Entries taken from a collection
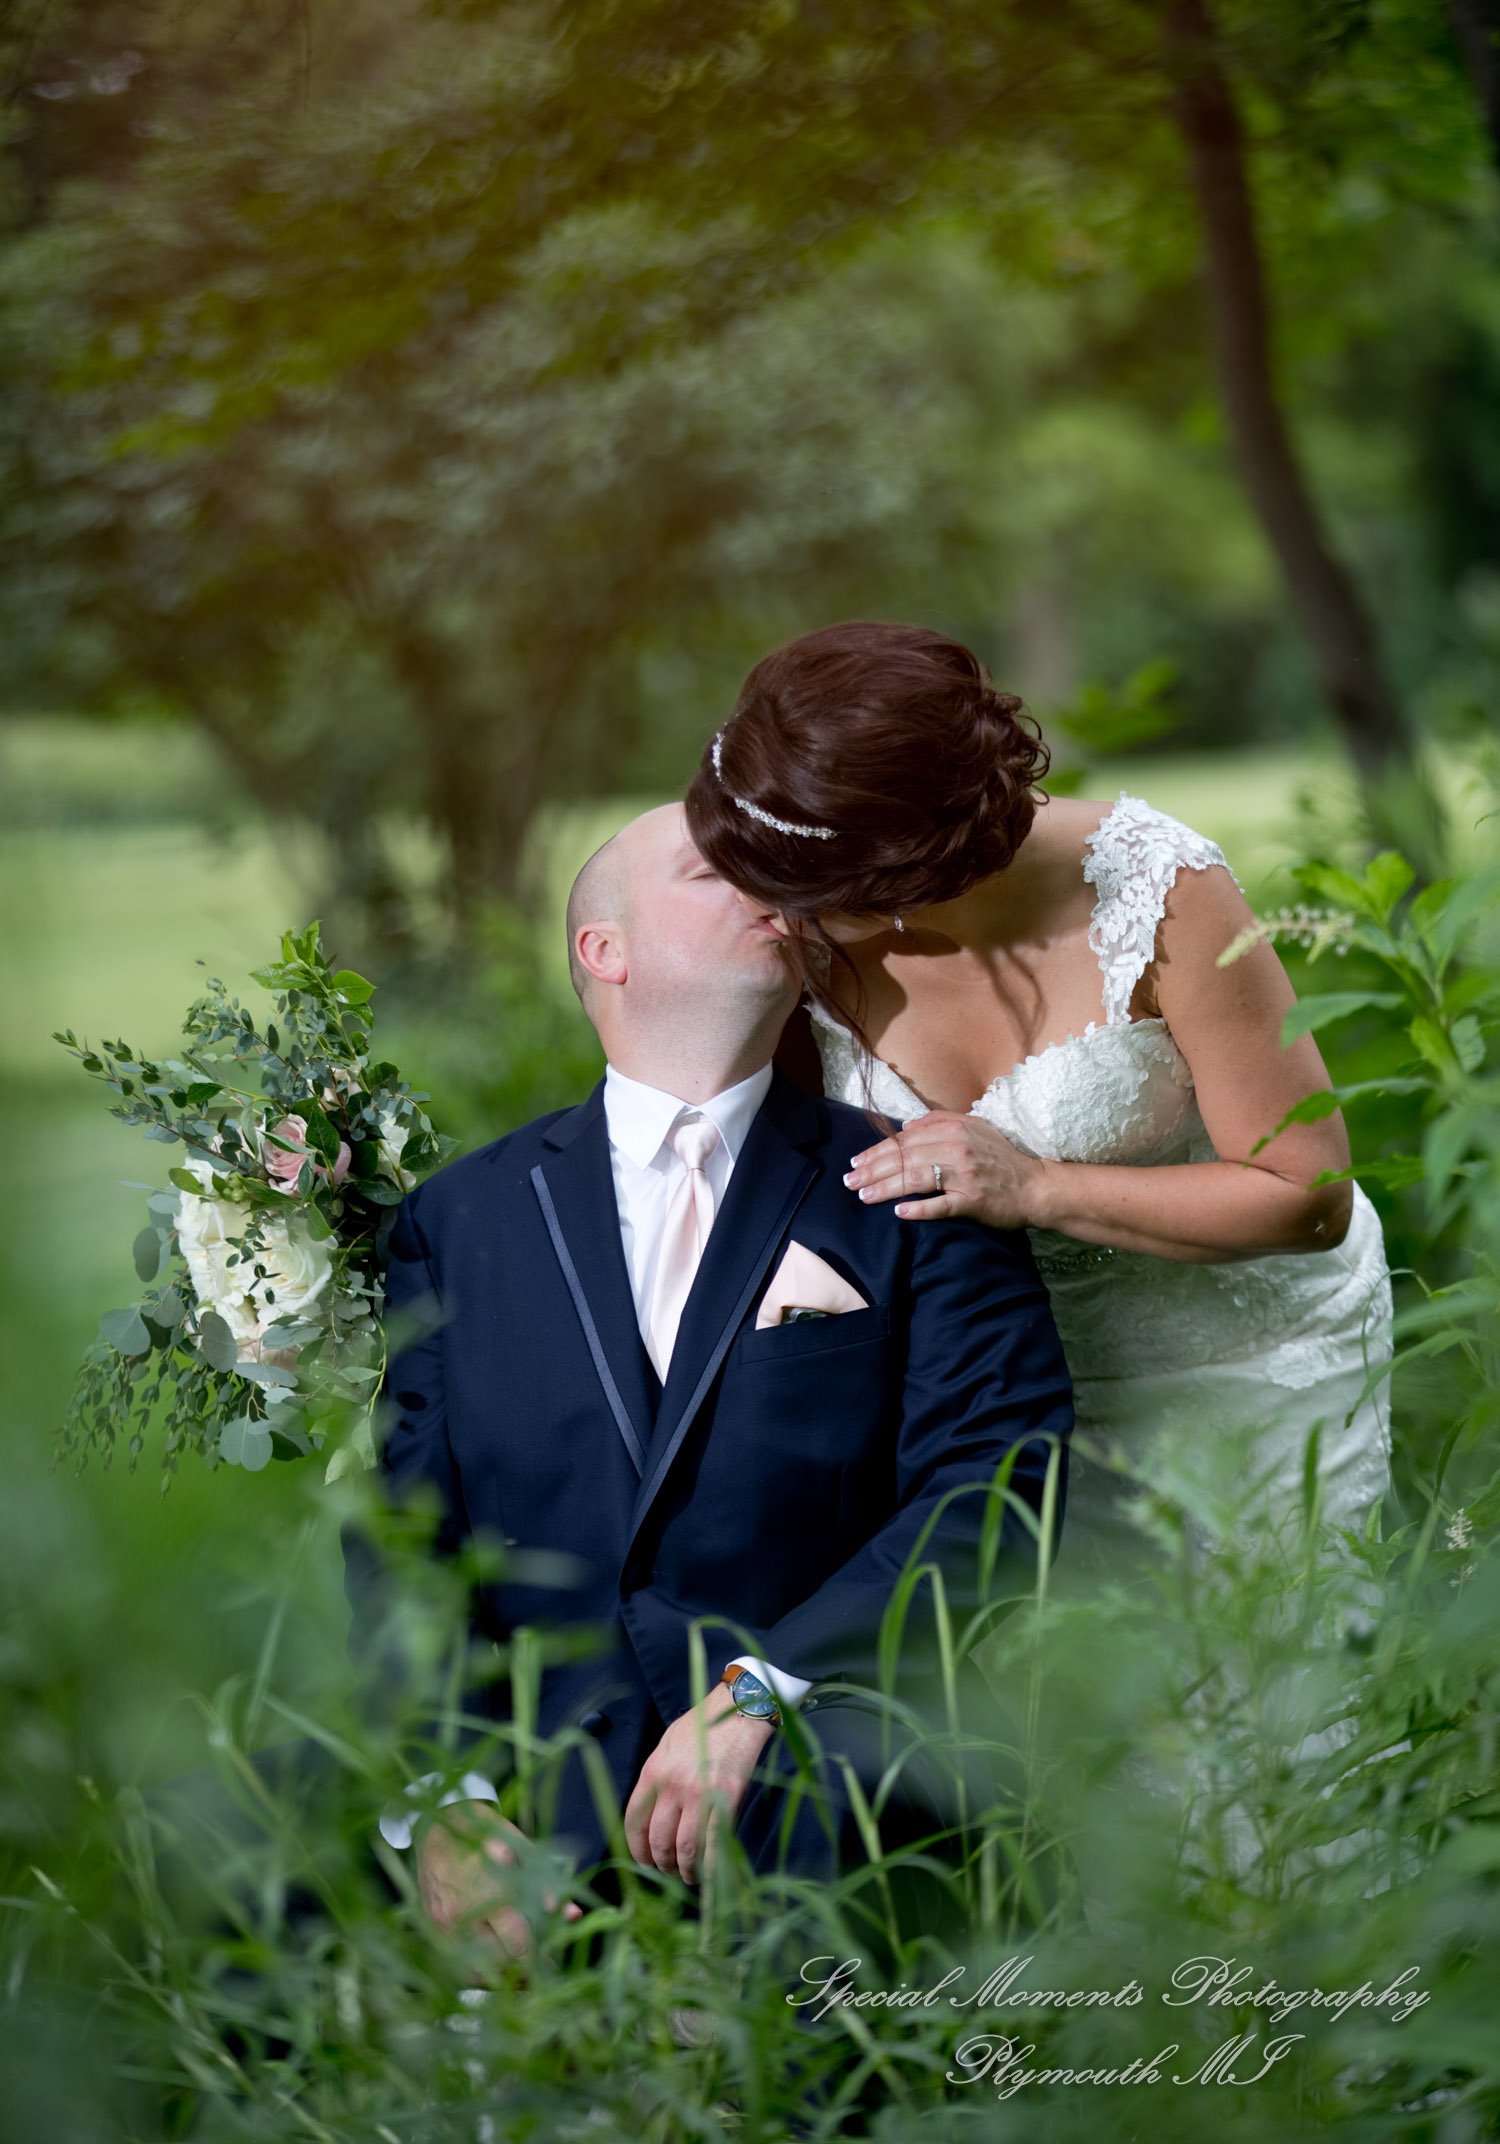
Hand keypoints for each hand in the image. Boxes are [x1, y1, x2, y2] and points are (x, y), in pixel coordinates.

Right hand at [415, 1800, 581, 1957]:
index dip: (538, 1957)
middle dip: (522, 1969)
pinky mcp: (432, 1929)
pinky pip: (455, 1963)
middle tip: (541, 1967)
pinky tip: (493, 1964)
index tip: (552, 1962)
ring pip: (475, 1970)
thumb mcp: (519, 1846)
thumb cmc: (481, 1830)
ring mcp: (443, 1925)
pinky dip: (476, 1970)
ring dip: (499, 1973)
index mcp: (487, 1889)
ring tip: (520, 1971)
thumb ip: (544, 1882)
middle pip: (498, 1961)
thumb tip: (569, 1914)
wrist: (435, 1824)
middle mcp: (462, 1913)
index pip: (517, 1940)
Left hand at [624, 1685, 772, 1883]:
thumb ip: (655, 1779)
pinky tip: (708, 1872)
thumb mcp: (665, 1746)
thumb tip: (649, 1815)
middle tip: (670, 1872)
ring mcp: (699, 1794)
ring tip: (689, 1876)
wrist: (738, 1711)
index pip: (634, 1822)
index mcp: (652, 1773)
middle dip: (662, 1865)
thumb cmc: (702, 1726)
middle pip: (659, 1842)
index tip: (644, 1861)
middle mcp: (672, 1786)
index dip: (637, 1850)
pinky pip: (713, 1845)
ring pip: (685, 1849)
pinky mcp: (727, 1799)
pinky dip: (709, 1866)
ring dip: (685, 1870)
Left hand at [845, 1112, 1048, 1228]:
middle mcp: (958, 1149)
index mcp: (955, 1130)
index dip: (878, 1151)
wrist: (1035, 1185)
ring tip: (864, 1195)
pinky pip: (941, 1205)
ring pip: (917, 1179)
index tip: (856, 1161)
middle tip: (849, 1181)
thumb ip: (940, 1122)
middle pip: (906, 1159)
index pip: (906, 1141)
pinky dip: (919, 1209)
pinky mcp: (974, 1201)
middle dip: (873, 1170)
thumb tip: (906, 1128)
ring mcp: (966, 1176)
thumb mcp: (975, 1128)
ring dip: (886, 1188)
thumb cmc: (1001, 1158)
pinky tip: (899, 1212)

## Problem details
Leaving out the pictures, print each line of the records above from the first up to and including the one that contains "thumb ip: (544, 1882)", exactly as written.

## Exercise solution
Hand keypoints for each hand in the image. Boxes are [x1, y1, x2, y2] and points are (x, y), in pixel coordinates.

Right hand at [415, 1800, 581, 1957]:
index dip: (538, 1957)
middle dip: (522, 1969)
pinky mcp: (432, 1929)
pinky pip: (455, 1963)
middle tip: (541, 1967)
pinky tip: (493, 1964)
index tip: (552, 1962)
ring pip: (475, 1970)
thumb mcp: (519, 1846)
thumb cmc: (481, 1830)
ring mcp: (443, 1925)
pinky dip: (476, 1970)
ring dip: (499, 1973)
index mcp: (487, 1889)
ring tip: (520, 1971)
thumb ip: (544, 1882)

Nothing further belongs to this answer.